If even God is receptive, then, conversely, even pure created recipients must be active: gratuitously generous on their own account to others and seeking the end of reciprocal union with others and with God.

It then follows not just that every being qua being is a gift and that God is eminent generosity, but also that every being is internally and externally involved in a gift-exchange of initiation, reception, and counter-giving that in God is Trinitarian relation—though Fr. López strenuously avoids any simplistic identification of the three divine persons with these three exchangist moments. Deploying great subtlety and suppleness of argument, he then associates this transcendental reciprocity with the “real difference” of being and essence in Aquinas’s ontology; with the relation of Christ’s divine being and his secondary and dependent created being; with the “nuptial” circulation between the historical/critical Jesus in his unity with the Christ of faith; and finally with the need for the third person in the Trinity.

Here the Son is indeed identified as the first Paternal gift, but were he not also the Logos who needed to be “remembered” and interpreted as word by the Holy Spirit, then he would not really be gift at all, since this requires a reception, and the Filial reception is identical to the Paternal outpouring. A closed mutuality of Father and Son would collapse into an impersonal, substantive egotism, were it not for their combined will to share the experience of being infinitely loved with Richard of St. Victor’s Condilectus.

In this way, the Holy Spirit turns out to be at once supremely gift, reflexive spirit, the principle of life, and the ground of the unity of being. In order that the divine essence be not elevated over the persons or identified with the Father, it must be personally expressed as the Holy Spirit.

Thereby Fr. López caps his profound and yet most engaging reflections with the thesis that we cannot conceive of the metaphysical unity of being adequately as monistic act, but must conceive of it as the unity both emergent with and yet presumed by gift-exchange, in the sense of an exchange always already begun. This process only has a “beginning” in the infinite, which is properly speaking never begun at all.

The suggestion would seem to be that it is the revelation of the Trinity through the divine economy of times that alone allows us to complete our obscure philosophical intuitions as to the priority of gift for both being and human social existence.
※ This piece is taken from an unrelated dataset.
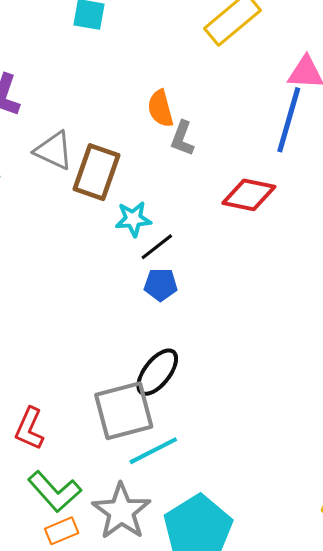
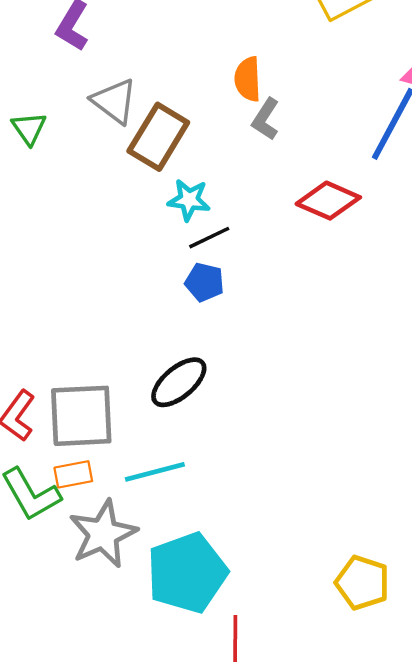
gray square: (124, 411) -> (81, 416), moved
orange rectangle: (62, 531) -> (73, 474), moved

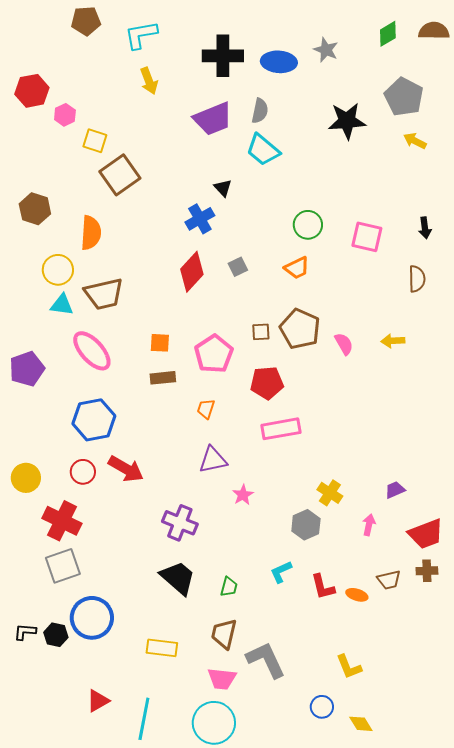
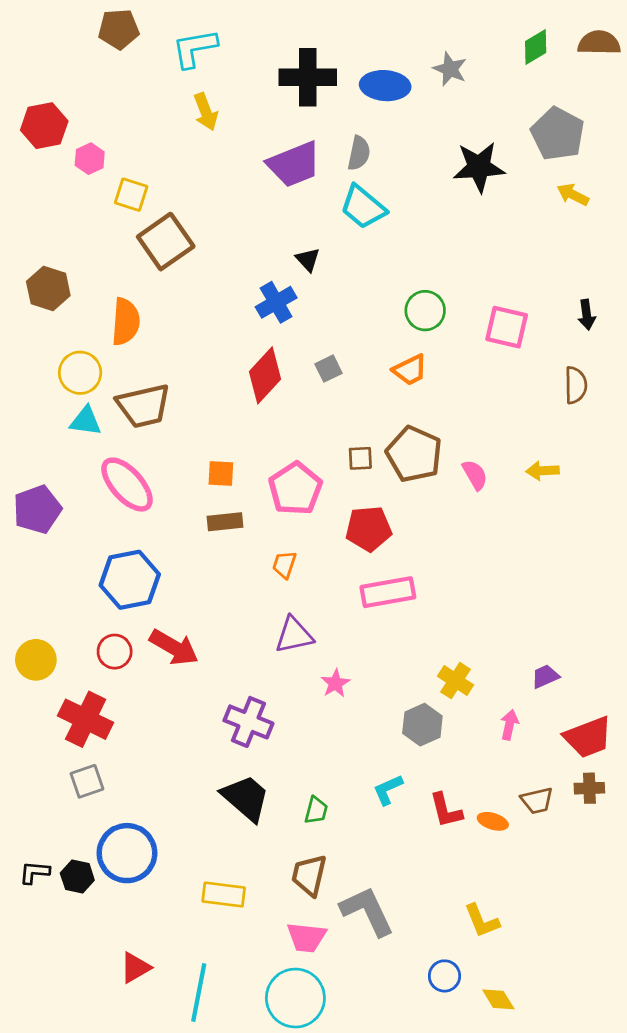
gray square: (63, 566) -> (87, 781), size x0.7

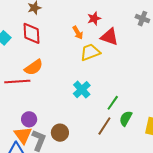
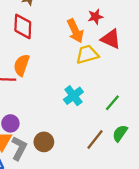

I find all this thoroughly compelling in the way that the simple and manifest truth is self-evident as radiating forth. Reading this book confirmed me in the sense that the current Catholic intellectual project is by far the most coherent one available in the world today and actually the one that manages to make most sense of the best specifically contemporary intuitions and realizations. It gives me profound hope that in the current century this project will be able to recover and rethink the Western tradition in a way that could even (in the face of increasing global catastrophe) prove universally persuasive.